Wat kunnen ouders hun gehandicapte kind vertellen over leven met een handicap, als ze daar zelf geen idee van hebben? Hoe voeden ze hun gehandicapte kind op met het idee dat hij of zij welkom is in deze wereld, terwijl onze samenleving zo gericht is op prestatie en uiterlijkheden? En hoe weten niet-gehandicapte ouders of hun gehandicapte kind wel echt een leuk leven tegemoet kan gaan? Wie kan ouders vertellen welke skills hun gehandicapte kind zal moeten ontwikkelen om een leuk, eigen leven in de samenleving op te bouwen? En hoe kunnen ouders hun kind hierin bijstaan?

“In mijn werk als kindercoach merk ik dat veel ouders het vermijden om te praten over leven met een handicap.”

Dit soort informatie kun je alleen krijgen van iemand die zelf gehandicapt is én een plezierig leven in de samenleving heeft weten op te bouwen. Iemand die zich terdege bewust is dat je met een handicap evenveel recht hebt op een volwaardig bestaan in de samenleving als ieder ander. Kortom, van een goed rolmodel. Die rolmodellen zijn er genoeg! Je moet ze alleen zien te vinden… Omdat ze in de media en het openbare leven nauwelijks zichtbaar zijn, is het vooral een kwestie van stom geluk als er toevallig zo’n rolmodel op je pad komt.

Zelf gezochte verklaringen

In mijn werk als kindercoach merk ik dat veel ouders het vermijden om te praten over leven met een handicap. Vooral omdat ze er zelf niets over weten. Kinderen – gehandicapt of niet – voelen feilloos aan dat hun ouders over een bepaald onderwerp liever niet praten. En concluderen automatisch dat er rondom dat thema iets ernstigs of op z’n minst iets vervelends aan de hand is. Vervolgens gaan ze er zelf over nadenken en verzinnen er dan vanalles over.

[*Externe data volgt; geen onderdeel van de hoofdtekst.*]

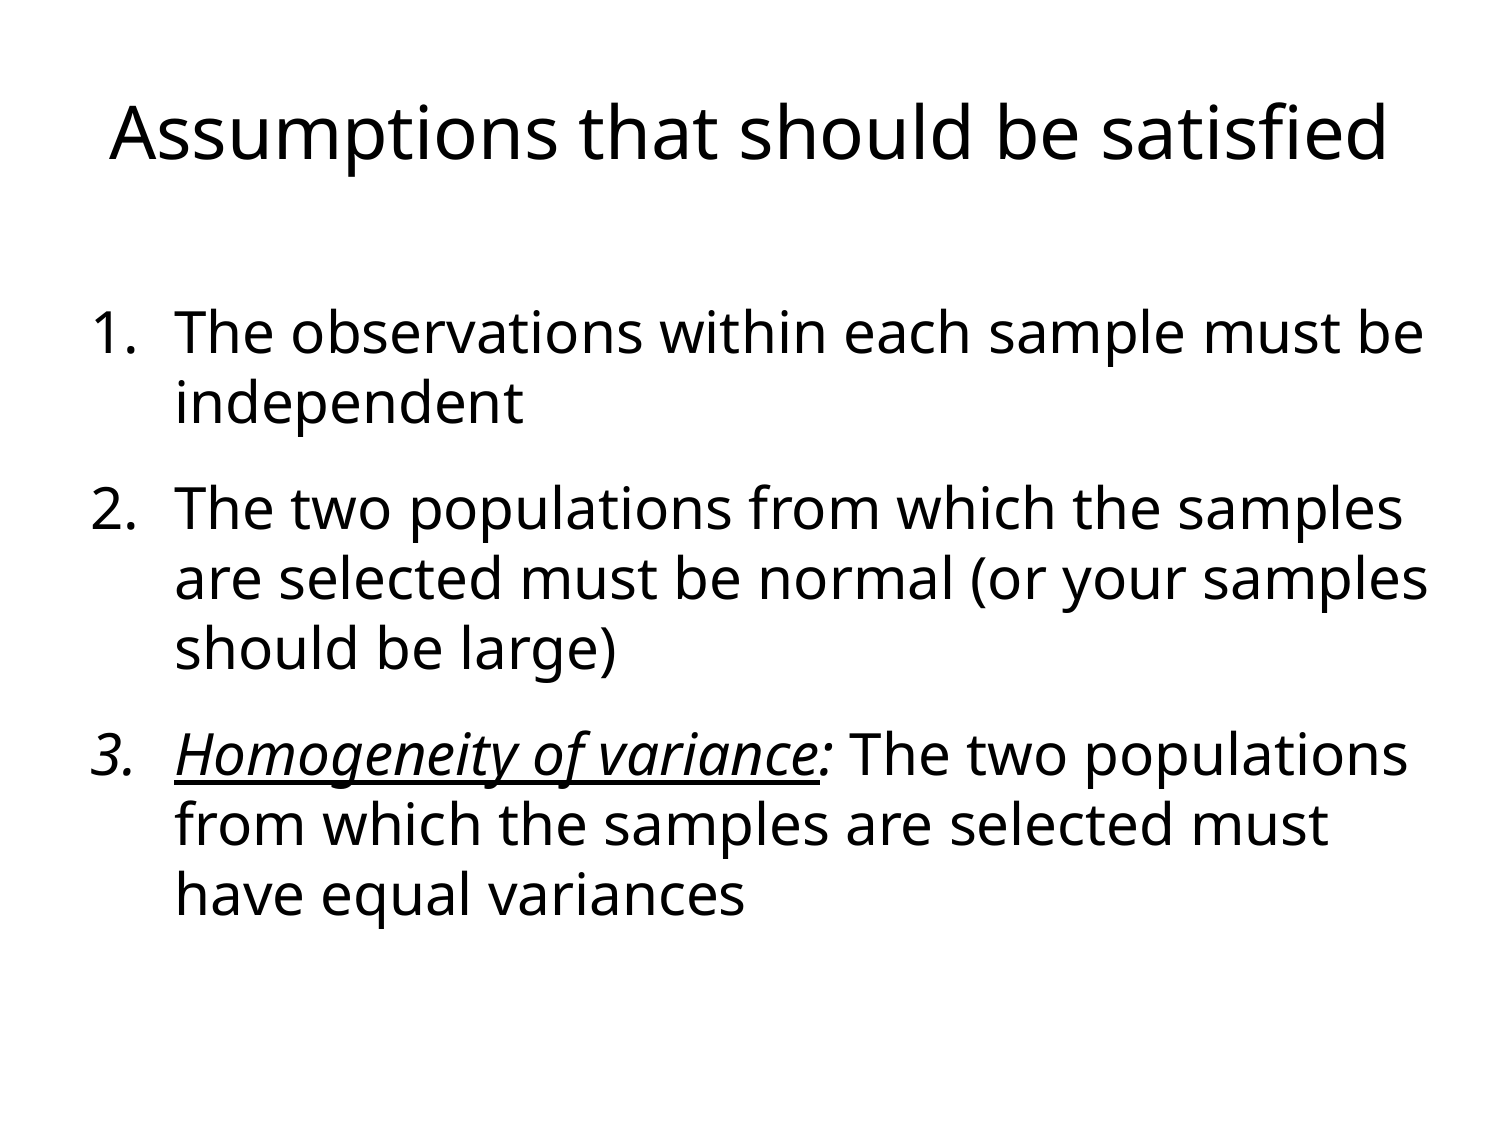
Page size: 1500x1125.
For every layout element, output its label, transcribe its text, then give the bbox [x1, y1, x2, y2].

title Assumptions that should be satisfied [75, 36, 1425, 225]
list The observations within each sample must be independent The two populations from which the samples are selected must be normal (or your samples should be large) Homogeneity of variance: The two populations from which the samples are selected must have equal variances [75, 287, 1463, 1075]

Zo komt het dat de kinderen van de mytylschool waar ik op werkbezoek was, het vanzelfsprekend vinden dat ze niet naar een reguliere basisscholen kunnen, omdat er ‘op die scholen allemaal trappen zijn’. Als ik de literatuur erop nasla, bevestigt die mijn bange vermoeden dat deze kinderen hun kansen en mogelijkheden structureel te laag blijven inschatten. Zoals zoveel mensen die te maken hebben met vooroordelen, stigmatisering en onderschatting, zullen ze genoegen nemen met een plaats aan de rand van de samenleving. Tenzij ze eigenwijs en volhardend genoeg zijn om een plaats middenin de samenleving op te eisen. Maar dat is een eigenschap die niet iedereen is gegeven…

“Als je nooit een gehandicapte volwassene ziet en je ziet overal wel gehandicapte kinderen, dan moet dat wel betekenen dat je vroeg doodgaat als je gehandicapt bent.”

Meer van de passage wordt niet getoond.